T. Parimelazhagan (Dr Parimelazhagan Thangaraj) is a professor and head of the Department of Botany, Bharathiar University, Tamil Nadu. He is known for his expertise in phytomedicine and bioprospecting of medicinal plants. His research involves analysing and isolating various phytocompounds and evaluating the valuable properties of traditional medicinal plants.

== Career ==
Parimelazhagan completed his graduation (1990–1993) from St. Joseph's College (Autonomous), Trichy and PhD from Bharathiar University under the guidance of plant physiologist Prof. K. Francis. He then joined as a scientist at Defence Research & Development Organization, Ministry of Defence, Ladakh. He has also worked as a Scientist at Rubber Research Institute of India, Ministry of Commerce, Meghalaya. In 2008, he joined Bharathiar University as a Reader to fulfilling his dream of becoming a teacher. He was awarded the prestigious Raman Fellowship for Post-Doctoral Research in 2014 for Indian scholars in the Dept. of Pharmaceutical Sciences, College of Pharmacy University of Hawaii by University Grand Commission, Govt. of India. He has also written several books and book chapters in his field of specialisation. His research outcomes were converted into patents, and three patents were granted to him. He has more than 110 research publications in international and national peer-reviewed journals.

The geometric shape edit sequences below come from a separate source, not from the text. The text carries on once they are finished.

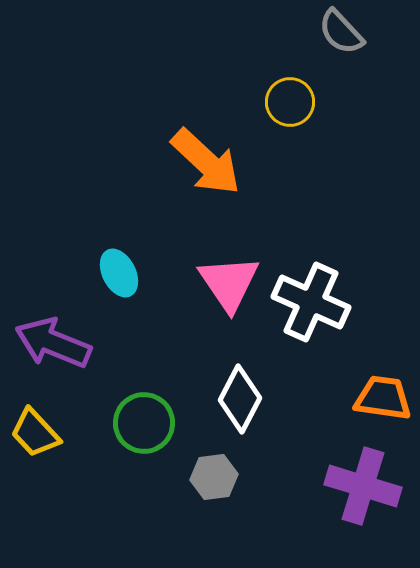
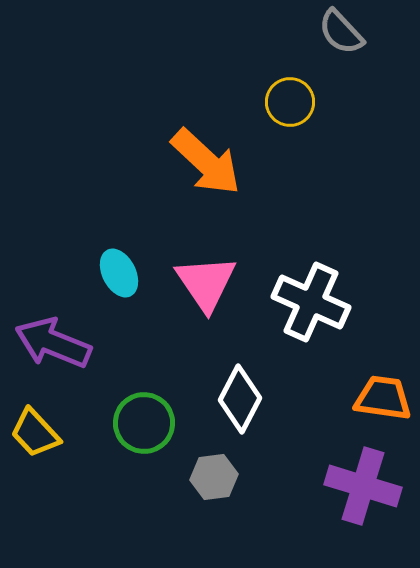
pink triangle: moved 23 px left
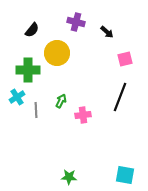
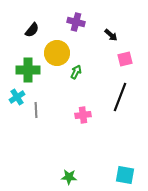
black arrow: moved 4 px right, 3 px down
green arrow: moved 15 px right, 29 px up
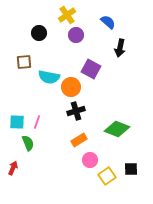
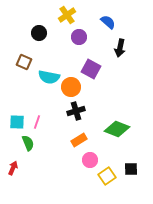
purple circle: moved 3 px right, 2 px down
brown square: rotated 28 degrees clockwise
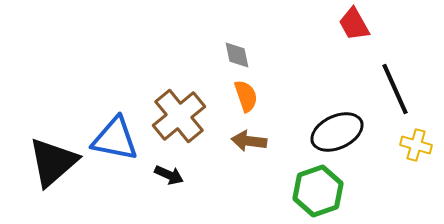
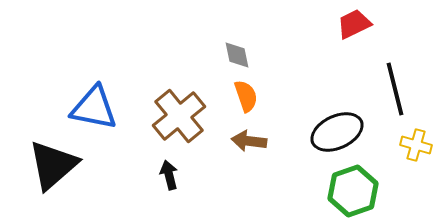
red trapezoid: rotated 93 degrees clockwise
black line: rotated 10 degrees clockwise
blue triangle: moved 21 px left, 31 px up
black triangle: moved 3 px down
black arrow: rotated 128 degrees counterclockwise
green hexagon: moved 35 px right
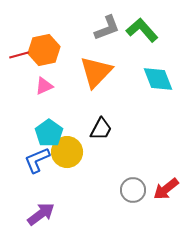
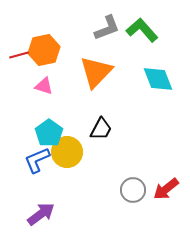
pink triangle: rotated 42 degrees clockwise
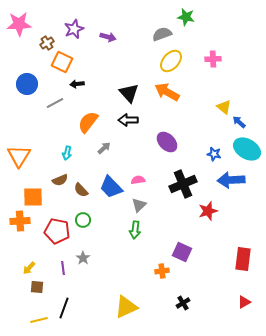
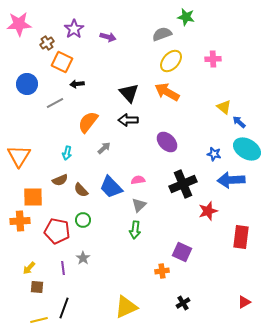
purple star at (74, 29): rotated 12 degrees counterclockwise
red rectangle at (243, 259): moved 2 px left, 22 px up
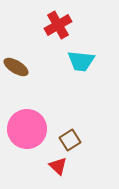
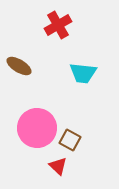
cyan trapezoid: moved 2 px right, 12 px down
brown ellipse: moved 3 px right, 1 px up
pink circle: moved 10 px right, 1 px up
brown square: rotated 30 degrees counterclockwise
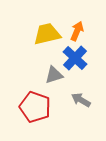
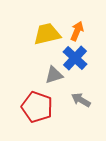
red pentagon: moved 2 px right
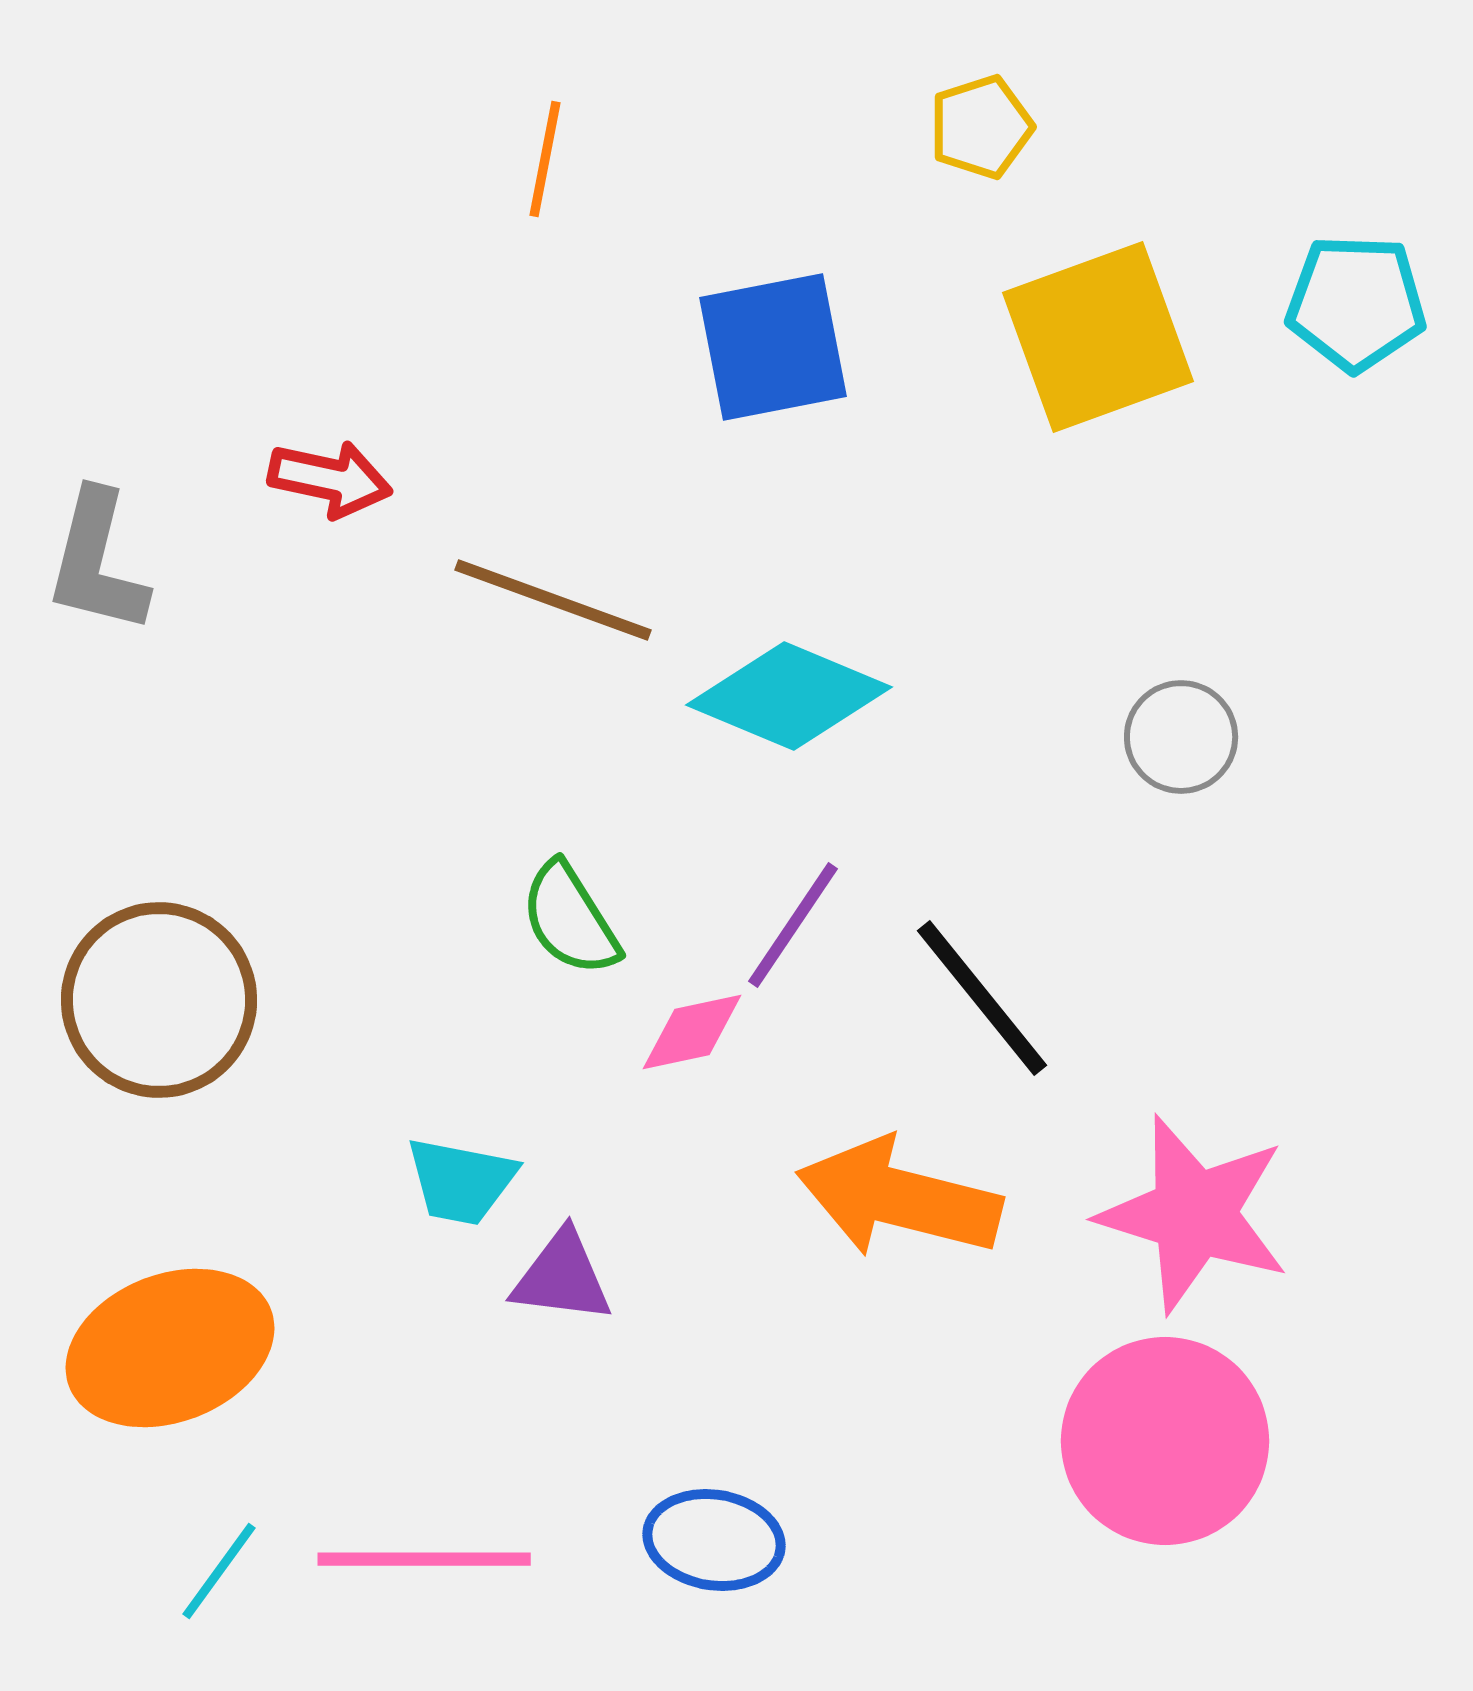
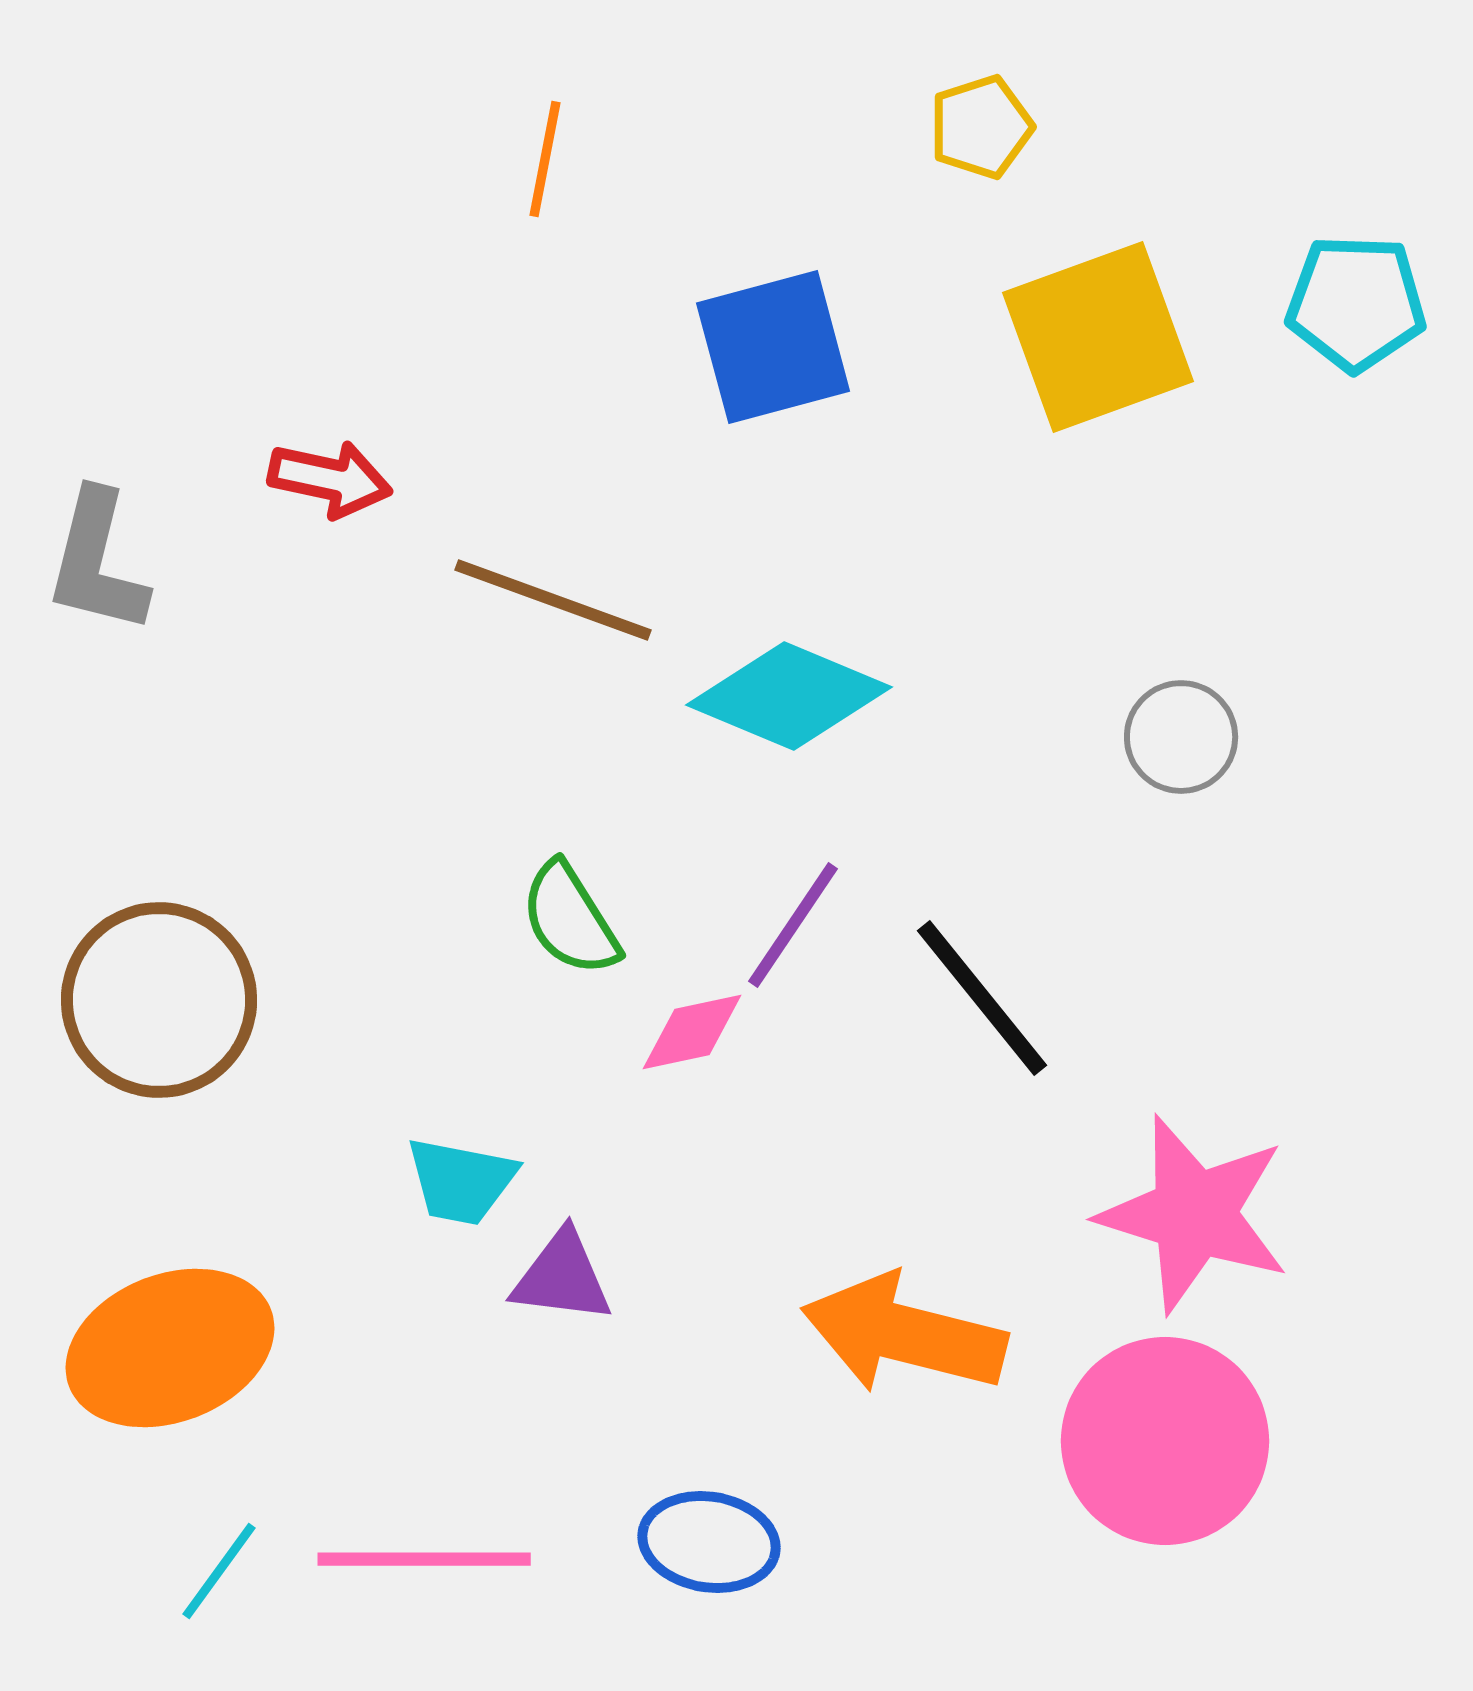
blue square: rotated 4 degrees counterclockwise
orange arrow: moved 5 px right, 136 px down
blue ellipse: moved 5 px left, 2 px down
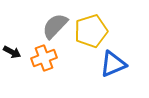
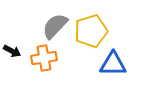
black arrow: moved 1 px up
orange cross: rotated 10 degrees clockwise
blue triangle: rotated 24 degrees clockwise
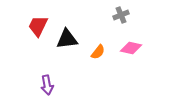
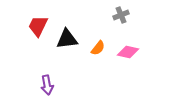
pink diamond: moved 3 px left, 4 px down
orange semicircle: moved 4 px up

== Awards and recognition ==
- Fellow of the Royal Society of Biology, London, U.K.
- Fellow of the Linnean Society (2021), London
- National Science Day Medal 2005 by DRDO, India
- Laboratory Scientist of the Year award 2005 by DRDO, India
- Raman Post Doctoral Fellowship by University Grand Commission, Govt. of India
- Mid - Career Award, University Grants Commission, New Delhi

== Books coauthored/edited ==
- S.K. Dwivedi & T. Parimelazhagan (Eds). 2009. Seabuckthorn Hippophae spp.: The Golden Bush. Satish Serial Publishing House, New Delhi
- T. Parimelazhagan, S.Manian & M.Pugalenthi (Eds). 2011. Herbal perspectives: Present and Future. Satish Serial Publishing House, New Delhi.
- T. Parimelazhagan. 2012. Herbal drug research: Recent Trends and Progress: A research close to nature. LAP LAMBERT Academic Publishing, Germany.
- T. Parimelazhagan (Ed.). 2013. Traditional Herbal Medicine. Pointer Publishers, Jaipur, India.
- T. Parimelazhagan. 2013. Turning Plants into Medicines – Novel Approach. New India Publishing Agency, New Delhi, India
- T. Parimelazhagan. 2013. Scientific Basis of Herbal Medicine. Astral International (P) Ltd, New Delhi, India
- T. Parimelazhagan. 2015. Modern Methods in Phytomedicine. Astral International (P) Ltd, New Delhi. India
- T. Parimelazhagan. 2016. Pharmacological Assays of Plant - Based Natural Products. Springer International Publishing, Switzerland.
- T. Parimelazhagan. 2018. Medicinal Plants: Promising Future for Health and New Drugs. CRC Press, Taylor & Francis Group, Broken Sound Parkway, NW.
- T. Parimelazhagan. 2020. Phytomedicine: Research and Development. CRC Press, Taylor & Francis Group.
- T. Parimelazhagan, L.J.Q. Junior & N. Ponpandian. 2022. Nanophytomedicine: An Emerging Platform for Drug Delivery. CRC Press.